The cover of the book has an image of him looking the picture of lairy arrogance, with sideburns and kipper tie, standing next to his personal 1972 Series Five Victory Magistratum, ‘LBR 1 K’. When specifying an engine for Victory’s flagship saloon, his desire was to trump all the 6 cylinder competition and his brief to a group of gifted young engineers at Victory was “let’s go one up on all those six cylinder jobbies lads!”. They went to work and, in record time, they had created a compact, light alloy, single OHC, fuel injected 4 litre V8 which demonstrated a world beating bhp/litre as well as a fantastically flexible torque curve. This was in the early 60s remember. Brik took the Magistratum prototype equipped with this engine for a two minute drive round the Victory works car park, pronounced that ”it sounds too Yankified” Then he looked under the bonnet. Furious, he towered over the group and screamed “I said go bloody one up, not two”. It transpired that his desire was for a world first, a straight 7 engine.
He ordered all the prototype engines to be scrapped and the drawings destroyed. It was now too late to develop his engine from scratch so he instructed his welders to go to work on a pair of four cylinder 1500 cc Diva blocks, cutting each fourth cylinder in half and joining them to make a straight 7 pushrod engine. For the whole of its production , each engine had to be made in this way and, at 2.6 litres, the power output was well below its class. Some years later, when news reached Brik of Rover’s V8, he ordered work to be started on a V9 but, by then, Victory Cars had merged with Empire Motors, and Lord Rimms put a firm stop to it.
The Magistratum was not a great sales success and neither was it well received by the press. However, Brik ensured that it continued to be produced year after year and the final Series Five, still with a proud chrome ‘7′ on the grille, was greeted by Car’s Doug Blain with “Oh Lord, not another Brik ****house!”. The only dissenting voice was the Daily Express’s Maurice Spigot (“Weld Done Lenny!”) but I happen to know that this was a pseudonym Archie Vicar wrote under. However, Brik loved it and, indeed, owned the whole production of Series 5 models …. One.

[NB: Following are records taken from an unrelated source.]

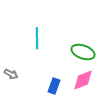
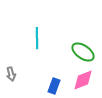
green ellipse: rotated 15 degrees clockwise
gray arrow: rotated 48 degrees clockwise
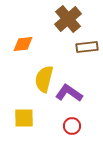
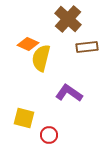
brown cross: rotated 8 degrees counterclockwise
orange diamond: moved 5 px right; rotated 30 degrees clockwise
yellow semicircle: moved 3 px left, 21 px up
yellow square: rotated 15 degrees clockwise
red circle: moved 23 px left, 9 px down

He took this car into his sudden ‘retirement’ shortly after the photo was taken (I shan’t go into the murky details at this point). He then wrote the book and, tragically, 6 months after it was published, he met his end in Spain when his beloved Magistratum inexplicably (‘and totally without explanation’ as he might have said) left the road. His loyal secretary Jasmine was at his side – well, actually, not quite at his side, which probably saved her life. ‘He died as he had lived’ as Archie Vicar wrote enigmatically in the obituary published in Mask & Gauntlet. Those were indeed different times, if not actually always happy.